DeepSeek mHC: The Bomb
Part 3 of the DeepSeek mHC reproduction. Training at scale reveals the real behavior: signal amplification in transformers reaches 10,000×+ with unconstrained Hyper-Connections. See Part 1: Setup and Part 2: Infrastructure.
Jan 15: Training Begins
First SSH into the Lambda box (Central Texas). W&B dashboards start lighting up.
HC behavior:
- Amax starts creeping by step ~500
- Hits 1000× by ~2000 steps
- Keeps climbing
mHC behavior:
- Flat
- 1.0
- Every seed
- Every depth
No crashes. No NaNs. Just quiet violence.
Jan 15: The Bomb Realization
HC amplification reached:
- 10,924× (d32)
- 3,721× (d48)
- 14,765× in stress tests
And nothing crashed.
Hypothesis: Gradient clipping (norm = 1.0) is doing heroic, invisible work.
Key discovery: The instability starts at Layer 0, the input embedding. Not deep in the network. Not a late-stage effect. The first mixing matrix hits raw embeddings before LayerNorm.
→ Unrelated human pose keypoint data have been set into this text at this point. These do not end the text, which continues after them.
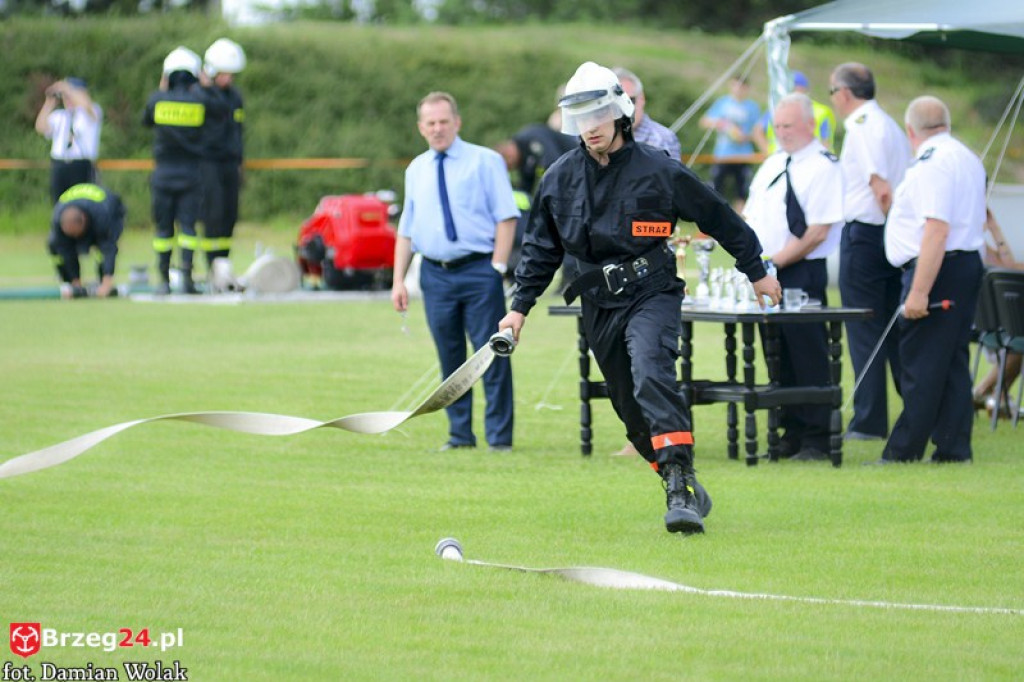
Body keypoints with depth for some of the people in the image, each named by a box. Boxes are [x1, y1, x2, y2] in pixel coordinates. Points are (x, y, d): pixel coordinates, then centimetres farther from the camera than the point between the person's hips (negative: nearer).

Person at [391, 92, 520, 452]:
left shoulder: (485, 161, 0)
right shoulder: (416, 170, 13)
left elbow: (506, 217, -4)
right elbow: (406, 230, 16)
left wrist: (498, 266, -12)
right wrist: (399, 280, 8)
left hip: (479, 270, -4)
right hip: (435, 274, 4)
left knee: (492, 354, -5)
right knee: (450, 359, 9)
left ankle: (499, 436, 1)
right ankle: (460, 434, 17)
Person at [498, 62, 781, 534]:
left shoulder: (659, 170, -5)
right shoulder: (560, 179, 6)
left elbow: (719, 219, 5)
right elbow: (541, 248, 17)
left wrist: (756, 272, 12)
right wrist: (520, 306, 12)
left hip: (651, 293, -5)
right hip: (599, 304, 5)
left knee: (651, 375, -28)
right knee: (631, 410, 6)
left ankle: (680, 485, -33)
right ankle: (684, 490, 19)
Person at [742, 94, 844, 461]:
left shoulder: (823, 167, -8)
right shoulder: (773, 164, 17)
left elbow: (818, 231, -15)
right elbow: (750, 216, 22)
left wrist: (775, 261, -14)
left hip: (800, 274, -8)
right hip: (765, 275, 8)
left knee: (808, 357, -5)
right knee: (779, 357, 10)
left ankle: (816, 440, -1)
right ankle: (791, 434, 17)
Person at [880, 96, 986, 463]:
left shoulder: (931, 163, -16)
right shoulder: (968, 158, 17)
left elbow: (937, 230, -24)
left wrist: (919, 292, -25)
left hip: (936, 268, -10)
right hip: (968, 264, 10)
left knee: (921, 366, -7)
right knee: (954, 362, 11)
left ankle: (903, 453, -4)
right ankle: (954, 449, 11)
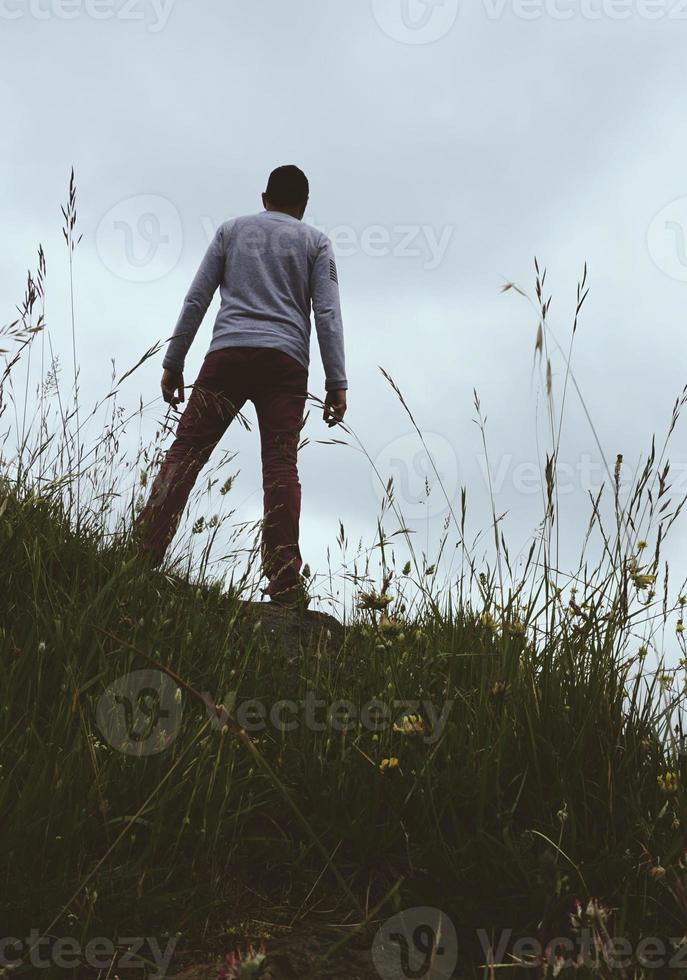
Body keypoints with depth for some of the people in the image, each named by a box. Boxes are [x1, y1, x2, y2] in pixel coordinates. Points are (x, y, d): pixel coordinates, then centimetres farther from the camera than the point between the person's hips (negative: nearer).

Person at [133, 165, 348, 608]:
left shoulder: (232, 229, 23)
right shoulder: (315, 240, 19)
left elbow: (196, 299, 15)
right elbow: (327, 314, 6)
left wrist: (174, 362, 15)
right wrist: (337, 382, 3)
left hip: (227, 353, 1)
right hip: (285, 360, -1)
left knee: (186, 451, -3)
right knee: (281, 466, -9)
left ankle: (143, 552, -16)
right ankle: (285, 583, -17)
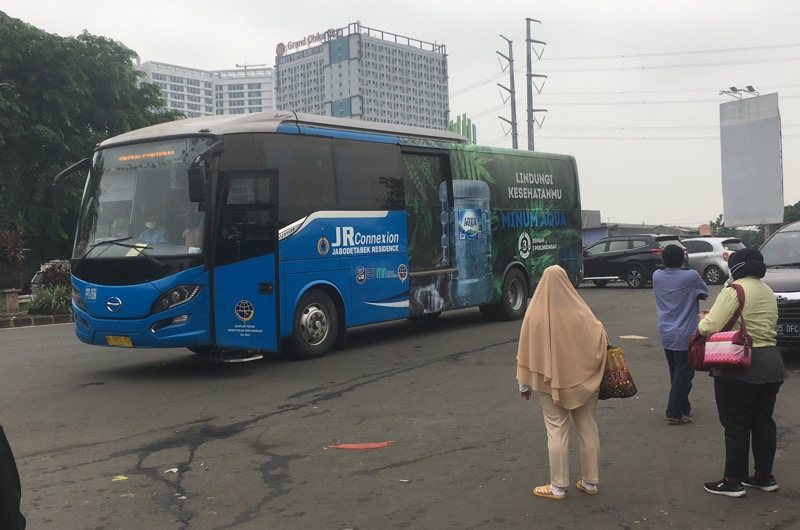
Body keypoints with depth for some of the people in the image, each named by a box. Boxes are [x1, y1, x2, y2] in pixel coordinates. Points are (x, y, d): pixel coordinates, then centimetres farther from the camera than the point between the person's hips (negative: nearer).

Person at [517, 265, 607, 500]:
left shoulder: (535, 314, -9)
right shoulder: (580, 312, -7)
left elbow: (526, 351, -5)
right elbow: (600, 340, -3)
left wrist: (524, 383, 3)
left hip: (550, 382, -1)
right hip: (583, 381, 2)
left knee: (557, 431, 5)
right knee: (588, 429, 12)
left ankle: (558, 486, 9)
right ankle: (591, 481, 22)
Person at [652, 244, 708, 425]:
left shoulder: (657, 276, -1)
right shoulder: (691, 276, -13)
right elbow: (704, 294, 2)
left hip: (665, 334, 6)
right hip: (684, 335, -5)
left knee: (676, 373, 18)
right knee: (683, 374, 1)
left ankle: (684, 408, 27)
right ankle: (674, 413, -1)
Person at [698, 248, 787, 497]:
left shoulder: (734, 291, -14)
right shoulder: (768, 292, 13)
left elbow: (711, 327, -20)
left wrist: (703, 320, 3)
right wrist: (713, 317, 13)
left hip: (739, 365, -8)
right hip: (770, 362, 8)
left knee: (736, 424, 0)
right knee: (763, 422, 15)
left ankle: (733, 481, 6)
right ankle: (764, 476, 23)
That was not in the original paper.
Visualization & Writing
Generated:
- Main comparison plots
- Scaling projections
- Seed variance plots
- Layer-wise heatmaps
- Stress test curves
Built animations:
- Amax counter
- Layer heatmap (Layer 0 “canary”)
- Signal flow amplification
Final State
What worked:
- HC instability survives scale
- mHC fixes it cleanly
- No performance tradeoff
- Zero variance across seeds
What surprised me:
- Instability starts at Layer 0
- Gradient clipping masks a lot
- 1.7B > 27B in raw amplification (non-monotonic scaling)
What’s next:
- Find compute sponsor
- Push to 10B
- See if the bomb finally detonates